The sister of the patient‘s mother has had pes cavus since childhood. She developed walking difficulty at age 57 and has been confined to a wheelchair since the age of 70. She lives in South Africa and was therefore not examined by us.
Both the brother and the sister of the patient are unaffected.
Polymerase chain reaction, single strand conformation polymorphism, and direct sequencing of DNA were performed as reported previously.4 After the mutation was detected in the index patient, screening of family members was performed by restriction enzyme cleavage, as the mutation destroys a restriction site.
Molecular genetic analysis by polymerase chain reaction amplification and direct sequencing of the only exon of the Cx32 gene identified a heterozygous C to T transition of the first nucleotide of codon 15 (fig 2) predicting an amino acid replacement (Arg15Trp). The mutation eliminates an Msp I restriction site present at this position in the wild type Cx32 allele. Fragment sizes in the wild type on digestion were 254 and 52 base pair (bp), whereas the corresponding fragment of the mutated gene was 306 bp large (fig 3; the 52 bp fragment is not visible). Restriction digest confirmed cosegregation of the mutation with the disease phenotype.
Clinical features in CMTX are usually less severe in female patients than in affected males.9 10 Motor NCVs are reduced less in CMTX than in patients with CMT1, and affected females in CMTX show significantly less reduction in median motor NCV compared with related male patients.10 11 Yet, in the family presented here, although subject to intrafamilial variability, the disorder led to loss of independent ambulation and independency in performing everyday tasks in one case. Also, median motor NCVs were unusually slow.
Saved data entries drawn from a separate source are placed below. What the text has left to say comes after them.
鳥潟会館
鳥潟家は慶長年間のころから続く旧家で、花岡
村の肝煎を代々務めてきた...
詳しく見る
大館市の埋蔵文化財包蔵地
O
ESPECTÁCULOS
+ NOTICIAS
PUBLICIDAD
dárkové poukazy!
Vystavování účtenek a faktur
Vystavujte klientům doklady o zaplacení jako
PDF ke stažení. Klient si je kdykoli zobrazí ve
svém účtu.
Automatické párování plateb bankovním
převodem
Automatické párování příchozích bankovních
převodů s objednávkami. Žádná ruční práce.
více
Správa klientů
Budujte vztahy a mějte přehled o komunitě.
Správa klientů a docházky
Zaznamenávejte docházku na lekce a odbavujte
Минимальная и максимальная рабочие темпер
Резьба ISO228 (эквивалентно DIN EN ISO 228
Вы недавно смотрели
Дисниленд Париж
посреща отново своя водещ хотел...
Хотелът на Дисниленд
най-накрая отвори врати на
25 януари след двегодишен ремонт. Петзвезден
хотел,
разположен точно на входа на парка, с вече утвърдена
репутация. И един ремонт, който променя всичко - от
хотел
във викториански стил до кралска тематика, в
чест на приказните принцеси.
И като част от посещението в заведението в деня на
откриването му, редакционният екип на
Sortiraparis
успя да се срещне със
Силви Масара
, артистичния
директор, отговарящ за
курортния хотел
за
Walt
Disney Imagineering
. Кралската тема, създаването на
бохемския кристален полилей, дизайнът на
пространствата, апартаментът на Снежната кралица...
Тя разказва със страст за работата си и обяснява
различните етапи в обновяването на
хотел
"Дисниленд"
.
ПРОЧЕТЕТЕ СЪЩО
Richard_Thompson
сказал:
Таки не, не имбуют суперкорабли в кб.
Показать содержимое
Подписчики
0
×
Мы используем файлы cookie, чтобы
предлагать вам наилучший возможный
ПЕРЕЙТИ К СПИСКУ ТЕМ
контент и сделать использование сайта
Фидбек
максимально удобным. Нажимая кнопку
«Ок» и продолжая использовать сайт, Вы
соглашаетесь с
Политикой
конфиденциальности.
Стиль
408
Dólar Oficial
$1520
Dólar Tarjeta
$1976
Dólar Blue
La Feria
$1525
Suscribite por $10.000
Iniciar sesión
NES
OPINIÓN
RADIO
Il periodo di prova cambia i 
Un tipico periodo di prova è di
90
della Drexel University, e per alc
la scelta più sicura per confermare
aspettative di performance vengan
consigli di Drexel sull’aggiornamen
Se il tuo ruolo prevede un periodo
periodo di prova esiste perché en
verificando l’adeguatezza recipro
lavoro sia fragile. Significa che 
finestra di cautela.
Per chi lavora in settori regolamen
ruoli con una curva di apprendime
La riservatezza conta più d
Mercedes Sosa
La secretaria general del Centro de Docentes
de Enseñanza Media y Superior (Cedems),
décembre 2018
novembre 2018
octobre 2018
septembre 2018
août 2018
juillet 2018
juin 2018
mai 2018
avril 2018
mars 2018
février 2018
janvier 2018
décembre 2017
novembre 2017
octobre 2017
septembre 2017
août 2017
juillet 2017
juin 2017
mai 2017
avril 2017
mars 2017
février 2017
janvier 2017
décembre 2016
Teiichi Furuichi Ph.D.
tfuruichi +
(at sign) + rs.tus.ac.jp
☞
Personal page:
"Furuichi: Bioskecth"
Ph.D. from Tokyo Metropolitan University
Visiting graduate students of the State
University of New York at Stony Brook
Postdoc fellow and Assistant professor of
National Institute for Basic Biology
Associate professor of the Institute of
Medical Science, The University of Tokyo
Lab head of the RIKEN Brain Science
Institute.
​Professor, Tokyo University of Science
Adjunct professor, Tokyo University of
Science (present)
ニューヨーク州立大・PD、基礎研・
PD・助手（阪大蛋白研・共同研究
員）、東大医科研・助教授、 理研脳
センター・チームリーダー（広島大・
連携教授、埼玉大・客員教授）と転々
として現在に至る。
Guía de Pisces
Non-random X chromosome inactivation, resulting in inactivity of the normal allele in a higher percentage of cells, might be the mechanism implicated in the determination of such atypically severe phenotypes. Ionasescu et al found similarly severe clinical deficit in an affected girl from a family with a 29 bp deletion in the 3′-end of the Cx32 gene.7 Therefore the family described here justified mutation screening in the Cx32 gene. The Cx32 point mutation detected in this family predicts the replacement of Arg15 in the first cytoplasmic loop (fig 4). In the mutant protein, a basic amino acid is substituted by a non-polar one, thus leading to a decrease in hydrophilicity of the protein surface. As both the same mutation and a different mutation of the same codon have already been identified in unrelated CMTX cases,8 the pathogenic nature of Arg15Trp seems to be very likely. It has been suggested that mutations located in this part of the protein may alter the channel function or interfere with gating stimulus control. Detecting further mutations and correlating them with the associated phenotype will be crucial to elucidate the underlying pathomechanism.
For the clinician it is of note that, although females with neuromuscular disease of X linked inheritance usually present, if at all, with minor symptoms and signs, in female patients with severe hereditary sensorimotor neuropathy, the X linked dominant form of Charcot-Marie-Tooth disease should be considered. If the most frequent cause of Charcot-Marie-Tooth disease, a large duplication on chromosome 17, is excluded by pedigree analysis (no dominant inheritance) or negative mutation screening result, also in pedigrees with affected women only search for mutations in the Cx32 gene may be worthwhile.
This work was supported by the Biomed 2 concept action (CT961614).